ЗАДАНИЕ 1: Воспроизведите дословно часть отрывка о фильме «Вор»: всё, начиная с «Поговорите со мной, поинтересуйтесь» и ниже вплоть до «воле — Боже упаси!».
ЗАДАНИЕ 2: Допишите продолжение отрывка о фильме «Вор», начиная сразу после его последнего предложения.

ОТРЫВОК ДЛЯ ЧТЕНИЯ:
+-------+

Верно, облеченный даже пустяковой властью русский любит, нацепив портупею, покрасоваться. Поговорить за водкой с бабами и приятелем. О какой-нибудь заведомой туфте. О доблестях, о подвигах, о славе. А надо бы работать, допрашивать пленных. Ловить и допрашивать, допрашивать и снова ловить. По-человечески, уважительно интересоваться: что замышляете, на каком направлении? Шевелить мозгами, анализировать.

Поговорите со мной, поинтересуйтесь моими настроениями! А может, у меня уже заначена граната? В смысле — идея. Черта с два, элита пьет и закусывает.

(9) Итак — “Вор”, кажется, получивший все мыслимые “Ники” и даже номинированный на “Оскара”. Отец малолетнего героя погиб на фронтах Великой Отечественной и теперь, в послевоенной суете, являет себя десятилетнему пареньку, точно призрак отца Гамлета: “Ты отомстишь за меня?” Господи, кому?! Гитлеру, Сталину, Берии, Политбюро, Богу, а может быть, черту? Или эта реплика мне почудилась? Навряд ли. Но пересматривать такое кино по доброй воле — Боже упаси!

Мать между тем сходится с молодцеватым офицером-фронтовиком, который на поверку оказывается ряженым, вором. Однако вор теперь за Отца. Иначе говоря — Отчим. Забеременев от этого, с позволения сказать, дубликата, мать благополучно умирает. Паренек тоже “предает” Отца, добровольно подставив Отчима на его место: “Папка, папка!” Ясное дело, простому советскому пареньку нужен Авторитет, здесь и сейчас. Однако отсидевший в очередной раз Отчим быть Отцом не желает и повзрослевшего паренька за Сына не признает!

Финал: наши, постперестроечные времена, очередной региональный конфликт, где заматеревший Сын, полковник российской армии, встречает все того же опустившегося Отчима, уже старика. По-прежнему безотцовщина! Не к кому приткнуться! Ни бабы, ни детей, ни идеалов! Бедный, бедный постсоветский офицер типа мужчина. На груди у подозрительного старика — знакомая татуировка, “сталинский портрет”. “Отец?!” — “Да нет, обознался...”

Короче, непотопляемый Голявкин: “Мой добрый папа”. Патернализм, инфантилизм, сопли.

+-------+

ИСХОДНЫЕ ДАННЫЕ:
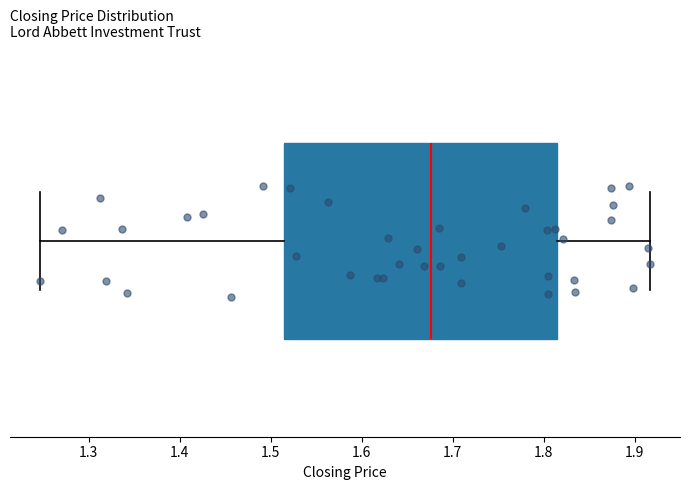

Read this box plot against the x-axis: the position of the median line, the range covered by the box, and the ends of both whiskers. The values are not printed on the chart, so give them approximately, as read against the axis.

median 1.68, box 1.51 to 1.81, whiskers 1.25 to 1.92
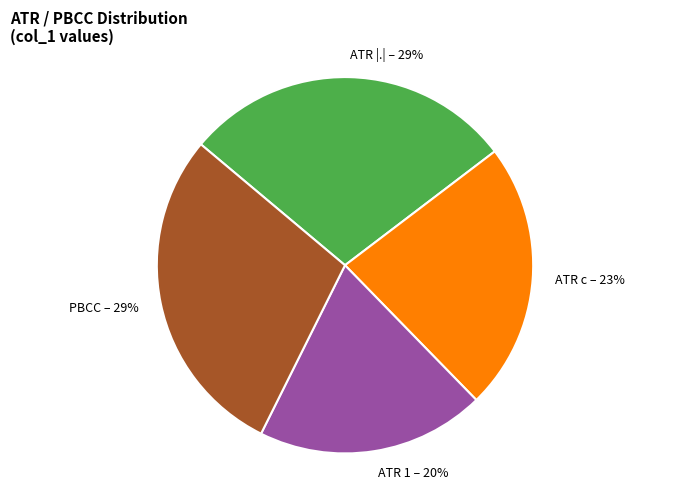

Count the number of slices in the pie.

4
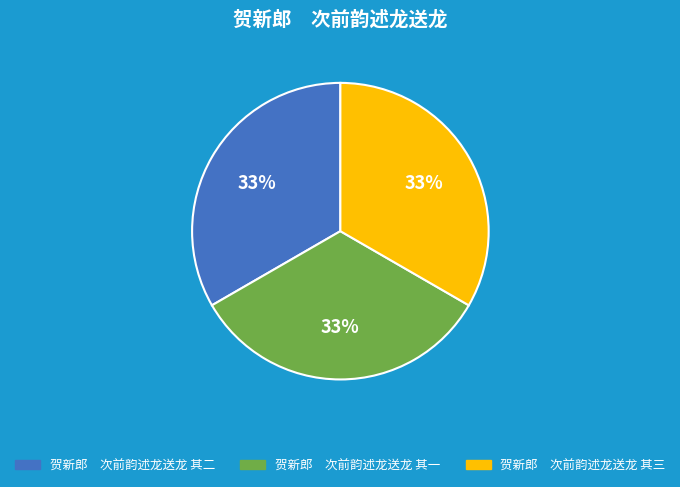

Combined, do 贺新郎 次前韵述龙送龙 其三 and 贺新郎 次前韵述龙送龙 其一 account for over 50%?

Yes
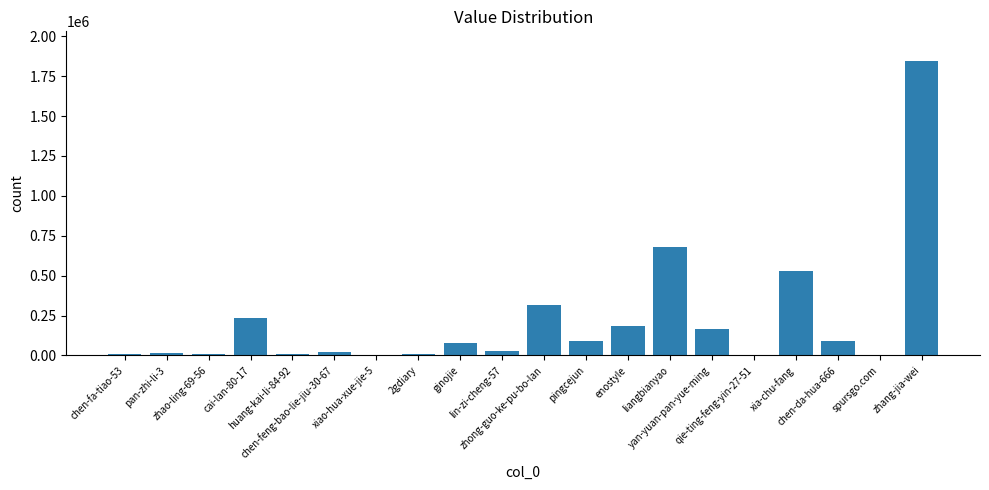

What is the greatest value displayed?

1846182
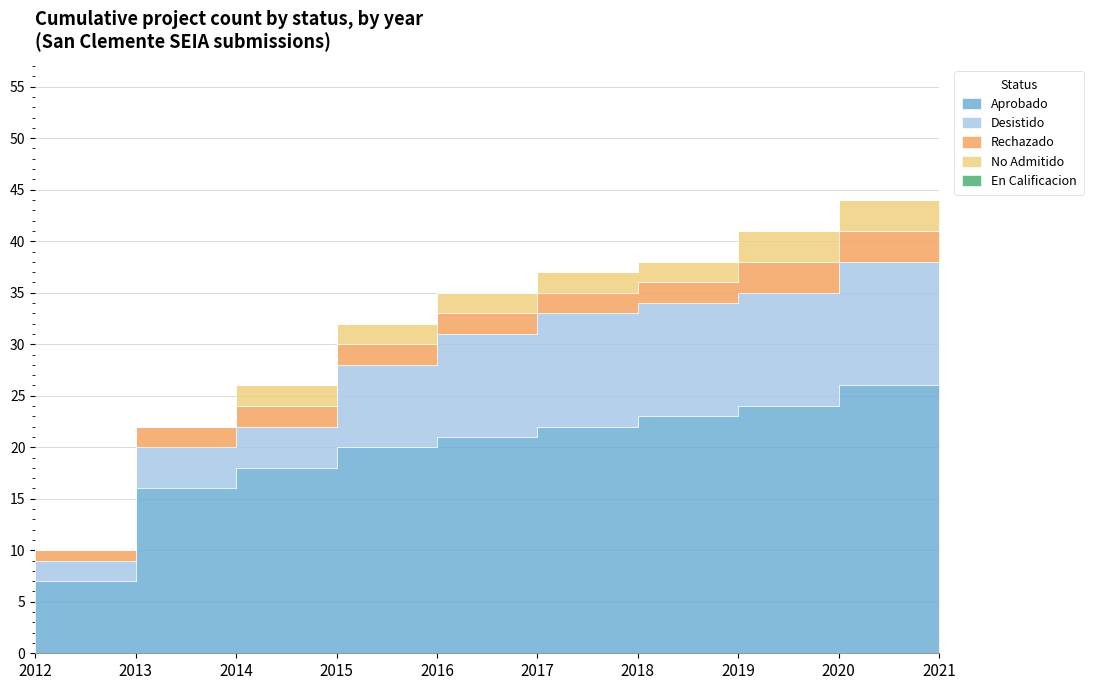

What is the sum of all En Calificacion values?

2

+-------+

РЕЗУЛЬТАТ 1:
Поговорите со мной, поинтересуйтесь моими настроениями! А может, у меня уже заначена граната? В смысле — идея. Черта с два, элита пьет и закусывает.

(9) Итак — “Вор”, кажется, получивший все мыслимые “Ники” и даже номинированный на “Оскара”. Отец малолетнего героя погиб на фронтах Великой Отечественной и теперь, в послевоенной суете, являет себя десятилетнему пареньку, точно призрак отца Гамлета: “Ты отомстишь за меня?” Господи, кому?! Гитлеру, Сталину, Берии, Политбюро, Богу, а может быть, черту? Или эта реплика мне почудилась? Навряд ли. Но пересматривать такое кино по доброй воле — Боже упаси!

РЕЗУЛЬТАТ 2:
(10) Предельно талантливый советский сюжет: старинный рассказ Виктора Драгунского “Тайное становится явным”. Советский мальчик Дениска кушал противную манную кашу, сваренную мамой. Не докушав, вывалил содержимое тарелки за окно. Естественно, мальчишеская подлость мгновенно обнаружилась. Некий посторонний дядя, шляпу которого поразила клейкая манка, безошибочно отыскал квартиру маленького негодяя, осуществившего бомбардировку. Мальчик пристыжен, точнее, морально уничтожен. Мама и ее потенциальный партнер торжествуют победу. Извините, все тот же единственно возможный советский сюжет.

Восхищает пластическая точность. Новоявленный “Отец” является не сверху, не с Небес (“у Отца Небесного сосчитан каждый волос на вашей голове”), а снизу, вроде как из преисподней (немудрено, ведь он ряженый, дубликат).

Текст Драгунского гениально демонстрирует, как устроено советское коллективное тело, трехголовое чудище: Отчим — Мать — Сын. Никакой самодеятельности, претензия личности на эмансипацию моментально выявляется и наказывается. А где же настоящий, заботливый и ответственный, Отец? Как водится, погиб в схватке с врагами, а теперь, в мирной жизни, простер свои совиные крыла над живыми.

“Возвращались домой солдаты.

Но мой папа, мой добрый папа, он никогда не вернется…” (В. Голявкин).

(11) Мифологическая фигура победившего врагов, но не вернувшегося с полей сражений “Доброго папы” — палочка-выручалочка советского режима, обоснование его святости и неподсудности. Поэт Юрий Кузнецов стал единственным деятелем отечественной культуры, посягнувшим на право Мертвого отца — властвовать над живыми.

Что на могиле мне твоей сказать?
Что не имел ты права умирать!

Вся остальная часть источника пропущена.